> _Supplied passage_:

============================================================

Citizens in New Hampshire are working hard to make the Granite State the 20th state to formally call for a 28th Amendment to the Constitution. Since 2012, 82 local resolutions have been passed in support of the amendment in New Hampshire, thanks to the tireless efforts of its citizens across the state. Now these actions have made their way to the Capitol. On January 15, 2019, House Bill 504 was introduced to the New Hampshire state legislature, and state lawmakers will soon vote on the bill. In support of the bill, American Promise Advisory Board member Ella McGrail wrote an op-ed that was published in New Hampshire newspapers. Click here to find out what you can do to support HB 504, and read on to hear Ella's passionate case advocating for its passage.
By Ella McGrail
I’ve lived in New Hampshire all my life, and I’m reminded of why I love living here when the primary rolls around. We are a state that revels in our freedom of speech, because every four years the world’s eyes are on us and it’s our job to project the issues that Americans care about.

============================================================

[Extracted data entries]

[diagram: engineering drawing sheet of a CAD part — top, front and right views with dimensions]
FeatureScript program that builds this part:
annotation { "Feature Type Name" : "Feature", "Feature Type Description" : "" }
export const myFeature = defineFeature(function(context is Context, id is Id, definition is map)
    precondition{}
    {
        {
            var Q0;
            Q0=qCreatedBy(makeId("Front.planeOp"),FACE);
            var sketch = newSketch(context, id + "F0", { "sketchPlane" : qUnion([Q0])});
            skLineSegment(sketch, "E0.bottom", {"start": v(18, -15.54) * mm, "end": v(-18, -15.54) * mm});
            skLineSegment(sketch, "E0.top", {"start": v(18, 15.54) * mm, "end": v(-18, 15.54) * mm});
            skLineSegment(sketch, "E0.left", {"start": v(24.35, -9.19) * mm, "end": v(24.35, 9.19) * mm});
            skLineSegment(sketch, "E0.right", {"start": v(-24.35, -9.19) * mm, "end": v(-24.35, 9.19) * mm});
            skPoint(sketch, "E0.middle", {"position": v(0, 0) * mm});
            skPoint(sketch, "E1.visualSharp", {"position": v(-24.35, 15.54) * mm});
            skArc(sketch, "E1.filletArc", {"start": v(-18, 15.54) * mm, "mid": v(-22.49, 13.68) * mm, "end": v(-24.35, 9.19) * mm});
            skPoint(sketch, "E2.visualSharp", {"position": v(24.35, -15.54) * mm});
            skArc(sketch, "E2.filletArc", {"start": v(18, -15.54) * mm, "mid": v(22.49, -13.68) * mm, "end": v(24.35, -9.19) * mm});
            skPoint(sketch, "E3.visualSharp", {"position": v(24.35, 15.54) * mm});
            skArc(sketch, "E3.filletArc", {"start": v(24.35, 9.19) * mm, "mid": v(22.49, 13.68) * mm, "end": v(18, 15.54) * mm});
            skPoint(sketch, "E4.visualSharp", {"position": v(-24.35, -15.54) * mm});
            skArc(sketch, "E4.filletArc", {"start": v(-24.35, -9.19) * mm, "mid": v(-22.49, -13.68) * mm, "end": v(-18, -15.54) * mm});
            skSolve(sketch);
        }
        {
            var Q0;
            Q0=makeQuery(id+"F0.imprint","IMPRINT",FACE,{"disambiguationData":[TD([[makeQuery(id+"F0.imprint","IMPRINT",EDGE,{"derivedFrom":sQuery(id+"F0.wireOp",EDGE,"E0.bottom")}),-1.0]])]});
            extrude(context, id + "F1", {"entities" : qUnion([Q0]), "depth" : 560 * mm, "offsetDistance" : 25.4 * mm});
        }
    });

============================================================

> _Questions_:
(a) From the piece on New Hampshire's push for a 28th Amendment, write out the passage that begins at the words "Citizens in New" and stops after "for its passage.".
(b) Extend the piece on New Hampshire's push for a 28th Amendment, picking up after its last sentence.

> _Answers per task_:
(a)
Citizens in New Hampshire are working hard to make the Granite State the 20th state to formally call for a 28th Amendment to the Constitution. Since 2012, 82 local resolutions have been passed in support of the amendment in New Hampshire, thanks to the tireless efforts of its citizens across the state. Now these actions have made their way to the Capitol. On January 15, 2019, House Bill 504 was introduced to the New Hampshire state legislature, and state lawmakers will soon vote on the bill. In support of the bill, American Promise Advisory Board member Ella McGrail wrote an op-ed that was published in New Hampshire newspapers. Click here to find out what you can do to support HB 504, and read on to hear Ella's passionate case advocating for its passage.

(b)
We have one of the highest voter turnout rates in the country, and while political disillusionment is high right now, when I participate in politics in our state the mood is celebratory. I’m constantly delighted by the creativity and passion New Hampshirites display at rallies and protests, whether it be expressed through music, speeches, or even costumes. We are a swing state where Republicans, Democrats, and all the people in between live in close quarters, and while civil discourse does often devolve into less productive conflict, I find that New Hampshire citizens usually embrace the spirit of bipartisanship. It’s touching to go to events—whether they be protests or family affairs—and witness people who think differently having productive conversations or simply coexisting peacefully. Not only are we a state full of opinionated voices, we are a state accustomed to and proud of the different view points and expertise those voices bring.
So four years ago during my sophomore year of high school, when I began to learn about money in politics and the threat it poses to the voices of the people, I was disturbed. Thanks to Supreme Court decisions like the 2010 Citizens United vs. FEC ruling, which found that money is a form of free speech and corporations are entitled to freedom of speech, corporations and the super wealthy are able to donate huge sums of money in lobbying funds and campaign expenditures and thus gain disproportionate influence over American politicians.
Exxon Mobil, for example, has shelled out millions of dollars to block climate change legislation. During the 2018 midterm elections billionaires Sheldon Adelson and Michael Bloomberg donated tens of millions of dollars to conservative and liberal candidates respectively.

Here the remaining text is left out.